The story was based on the original Press release. And, that press release came from SunPower instead of Applied Materials since SunPower provided the installation & possibly the solar cells.Here's the important part of the SunPower release from Friday, 9-19-2008.
(Note that of the 2.15 Megawatts, 1.2 or 55.8 %, more than half, comes from the parking lot installation --NOT the roof of their building. Great job!!)See:
http://investors.sunpowercorp.com/releasedetail.cfm?ReleaseID=335603
(The release also had a picture.) "(Photo: http://www.newscom.com/cgi-bin/prnh/20080919/AQF026) "
"Applied Materials Activates Largest Solar Deployment on a Corporate Campus in U.S.
SILICON VALLEY, Calif., Sept 19, 2008 /PRNewswire-FirstCall via COMTEX News Network/ -
- Applied Materials (Nasdaq: AMAT) and SunPower Corporation (Nasdaq: SPWR) today announced completion of two SunPower solar power systems totaling 2.1 megawatts at Applied Materials' corporate facilities in Sunnyvale, Calif. The systems represent the largest solar power deployment at a corporate facility in the United States.
(Photo: http://www.newscom.com/cgi-bin/prnh/20080919/AQF026)
"This is another exciting milestone in the adoption of solar power in California," said Mike Splinter, president and chief executive officer of Applied Materials. "More companies are realizing the wisdom of integrating solar as a non-intrusive, clean, silent form of energy generation into our businesses and communities.

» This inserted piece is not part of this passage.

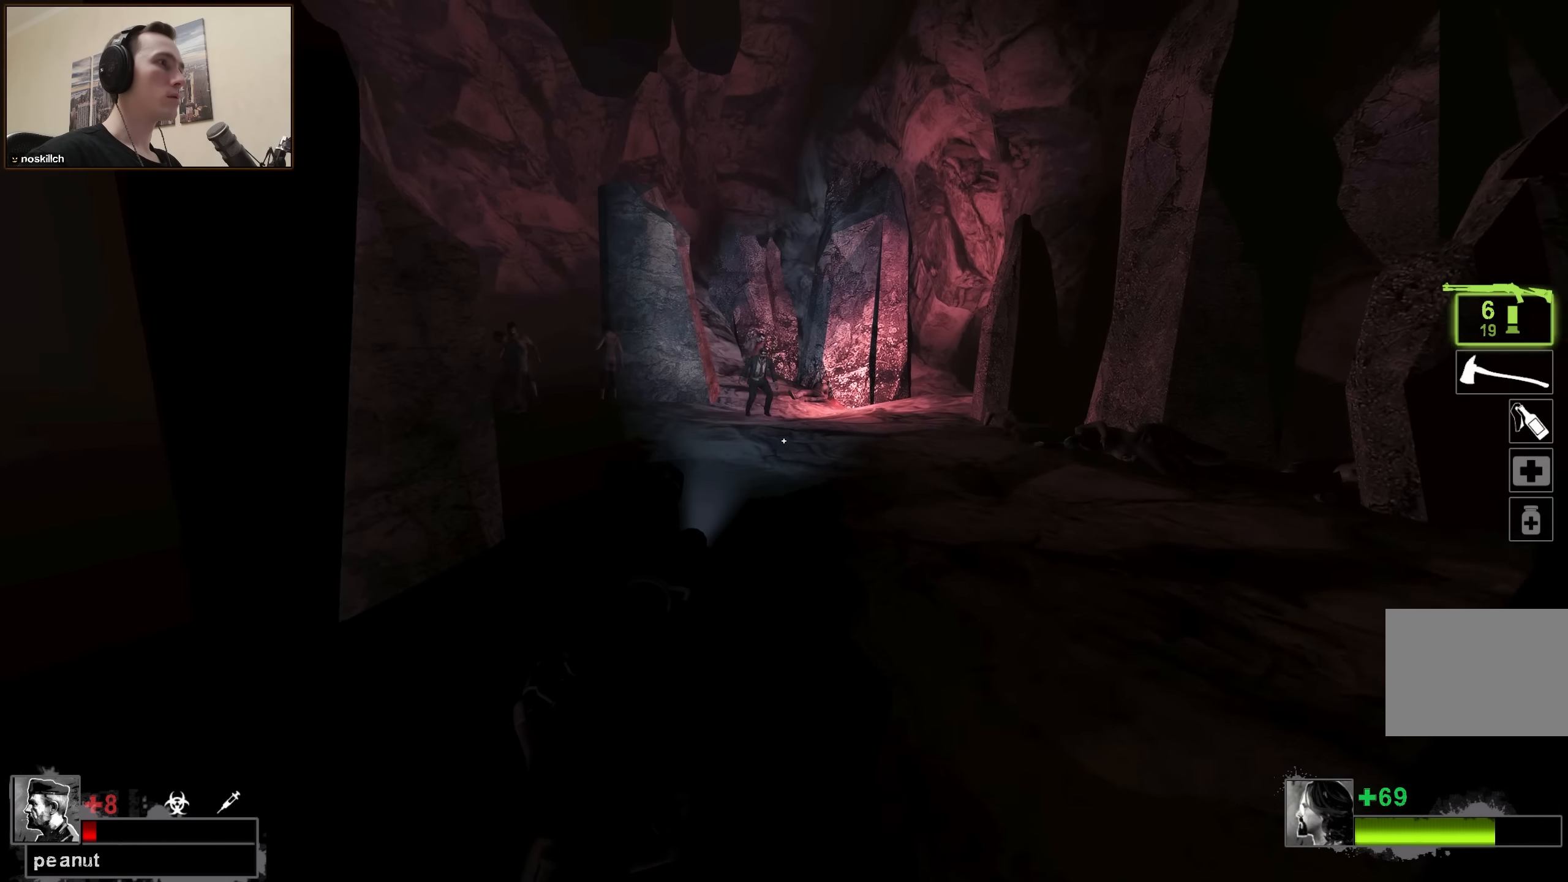
{"keys": ["w"], "events": []}
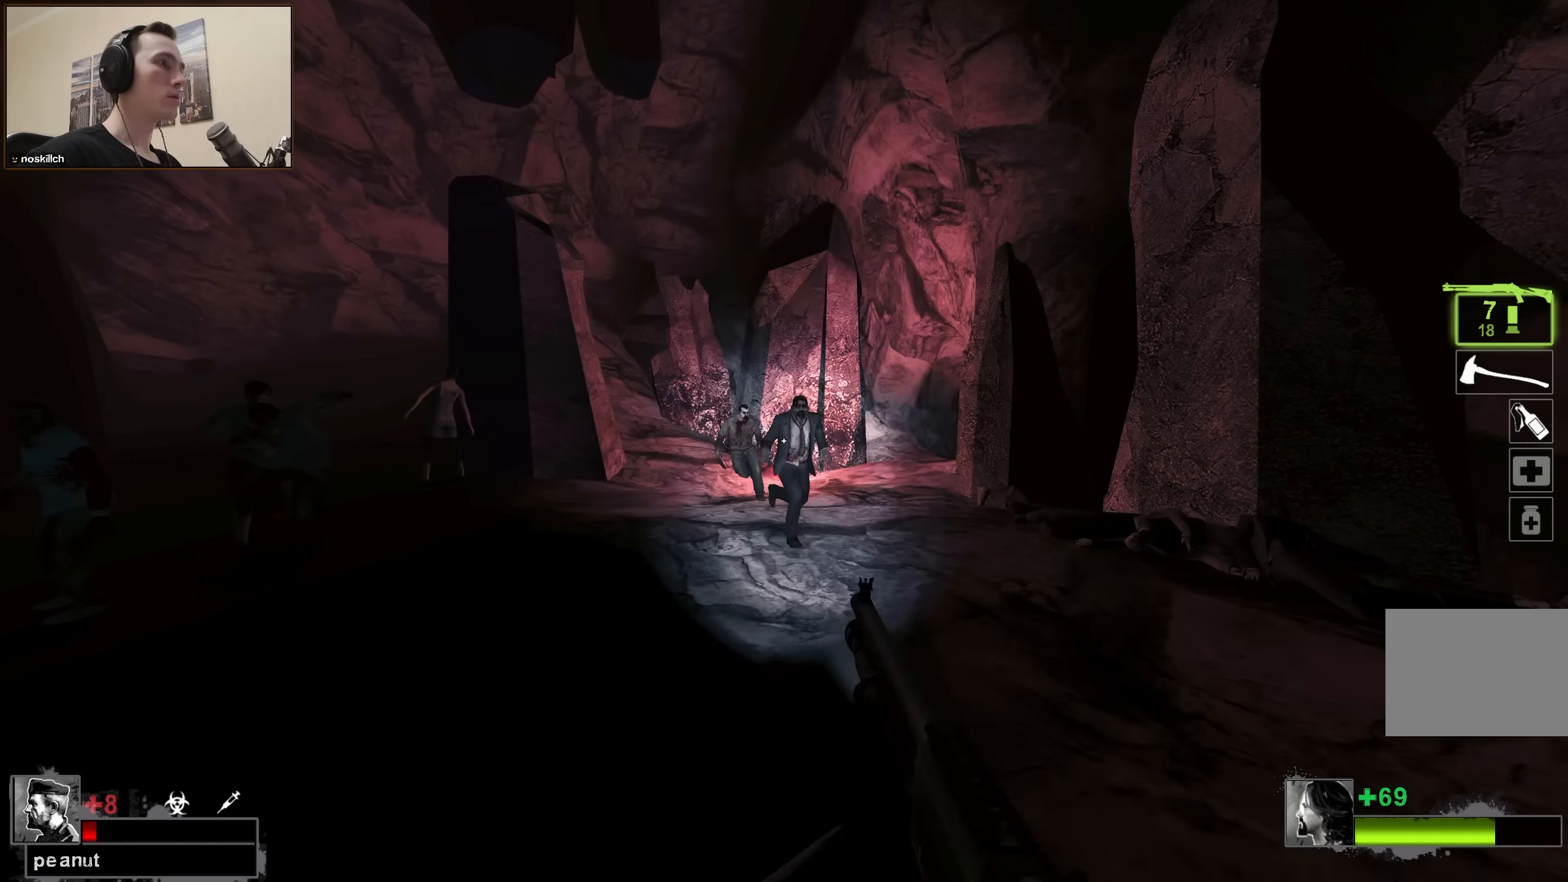
{"keys": ["d"], "events": [[100, "d", "down"], [200, "d", "up"], [434, "d", "down"], [434, "w", "up"]]}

We've converted our parking lots to power plants and we encourage others to join us in making solar power a meaningful part of the energy supply."
The system includes a 950 kilowatt SunPower PowerGuard(R) installation and a 1.2 megawatt SunPower(R) Tracker installation atop an elevated parking canopy.
The SunPower Tracker follows the sun as it moves across the sky, increasing sunlight capture by up to 25 percent over conventional fixed-tilt systems. Both systems use SunPower solar panels, the most efficient panels available on the market today. SunPower uses Applied Materials' Baccini technology in its solar cell manufacturing process. "
But the good news on solar parking lots is even better.
This story is unusually significant because, of the 2.15 megawatts total, 1.2 megawatts, or more than half the total comes from the solar cells over their parking lot.
Here's more on why that's so important:
From the a separate story that ran in a Sunnyvale newspaper: "We've converted our parking lots to power plants," Applied Chief Executive Mike Splinter said in a statement.
Covered parking lots for employees also mean less hassle getting to and in and out of their cars in rainy weather for their employees.
And, the shade from the "parking canopy" & solar cells on it also means the employees also will burn less gasoline running their car air conditioners in sunny and hot weather.
And, it provides a significant part of the power needed to run their whole business from clean, renewable energy.
Why not do this in every large company and shopping center parking lot in the whole Bay Area?
Why not do it everywhere in California?
Why not do it everywhere?
If we just did it here in California, it would help PG & E and Southern California Edison become able to hit very ambitious renewable energy goals.
It also help will protect the businesses who do it from future increases in the price of natural gas.
So, the evidence this story gives that "solar parking lots" ARE doable and have that much potential for solar energy is a HUGE story.